Plusieurs syndicats de Pôle emploi se sont inquiétés mardi d'un article du Parisien, partiellement démenti par la ministre du Travail Muriel Pénicaud, selon lequel le gouvernement envisagerait des réductions drastiques d'effectifs au sein de l'établissement.

Dans son édition de mardi, Le Parisien, qui cite des sources anonymes, annonce un "dégraissage massif" pour Pôle emploi, dans le but d'économiser "près de trois milliards d'euros" d'ici à 2022. Cela concernerait "plusieurs milliers de postes de cadres", qui "travaillent en back-office, notamment sur des fonctions d'ingénierie ou d'analyse du marché de l'emploi".

Des chiffres nuancés par Mme Pénicaud mardi matin sur franceinfo: en 2018, il n'y aura que "quelques centaines" de postes "en évolution, comme chaque année", du fait de la reprise de la croissance.

Ces "annonces contradictoires et confuses" ne sont pas du goût de la CFDT, premier syndicat de Pôle emploi, qui ne les juge "pas compatibles avec les missions dévolues à Pôle Emploi et la forte charge de travail que les salariés de Pole emploi vivent au quotidien".

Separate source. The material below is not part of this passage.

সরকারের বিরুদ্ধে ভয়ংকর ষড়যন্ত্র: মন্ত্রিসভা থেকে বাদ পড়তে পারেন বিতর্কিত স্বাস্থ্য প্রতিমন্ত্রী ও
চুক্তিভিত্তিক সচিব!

"L'avenir de Pole emploi ne peut être conçu en mettant en discussion ce qui constitue sa première richesse: son personnel!" écrit le syndicat dans un communiqué, qui "exige au plus vite une clarification de la direction" de l'opérateur.

Le SNU-FSU, troisième syndicat de Pôle emploi, a, lui, exprimé sa "mobilisation pleine et entière pour faire échec à ces projets". Le syndicat "appelle toutes les organisations syndicales à se retrouver le plus rapidement possible pour définir ensemble des actions à conduire".

Quant au Snap, syndicat non représentatif, il a dénoncé une "nouvelle attaque en règle contre Pôle emploi".

"Si cet article ne relève pour l'instant que du ballon d'essai, il n'en demeure pas moins que les menaces alarmantes qu'il représente doivent être prises au sérieux", ajoute-t-il.

Le SNU-FSU et le Snap réclament tous deux une "réunion d'urgence" avec la direction de Pôle emploi.